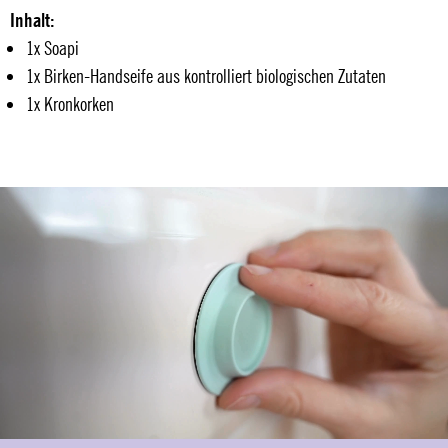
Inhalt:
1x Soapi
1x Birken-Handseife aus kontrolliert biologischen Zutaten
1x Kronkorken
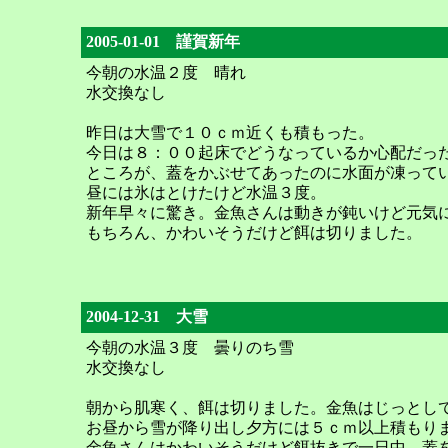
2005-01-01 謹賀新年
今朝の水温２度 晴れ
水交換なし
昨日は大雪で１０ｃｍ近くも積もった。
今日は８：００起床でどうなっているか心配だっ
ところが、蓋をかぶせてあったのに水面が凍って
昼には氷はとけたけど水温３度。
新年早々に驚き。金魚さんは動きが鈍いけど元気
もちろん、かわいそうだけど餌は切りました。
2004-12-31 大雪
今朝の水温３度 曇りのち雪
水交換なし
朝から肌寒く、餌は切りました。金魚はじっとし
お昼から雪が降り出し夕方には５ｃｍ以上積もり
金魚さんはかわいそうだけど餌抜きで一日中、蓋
════
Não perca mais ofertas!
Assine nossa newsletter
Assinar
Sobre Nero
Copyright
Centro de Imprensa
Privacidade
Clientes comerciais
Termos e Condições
════
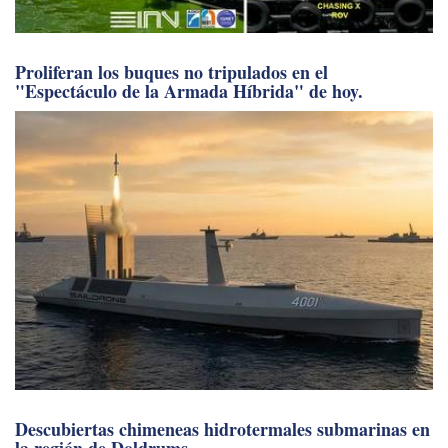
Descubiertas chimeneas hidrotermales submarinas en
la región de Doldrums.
════
● **What the exercise asks**: Copy back exactly the lines above from the one containing "1x Kronkorken" through the one containing "金魚さんはかわいそうだけど餌抜きで一日中、蓋", and leave every picture behind.

● **Exercise solution**:
1x Kronkorken
2005-01-01 謹賀新年
今朝の水温２度 晴れ
水交換なし
昨日は大雪で１０ｃｍ近くも積もった。
今日は８：００起床でどうなっているか心配だっ
ところが、蓋をかぶせてあったのに水面が凍って
昼には氷はとけたけど水温３度。
新年早々に驚き。金魚さんは動きが鈍いけど元気
もちろん、かわいそうだけど餌は切りました。
2004-12-31 大雪
今朝の水温３度 曇りのち雪
水交換なし
朝から肌寒く、餌は切りました。金魚はじっとし
お昼から雪が降り出し夕方には５ｃｍ以上積もり
金魚さんはかわいそうだけど餌抜きで一日中、蓋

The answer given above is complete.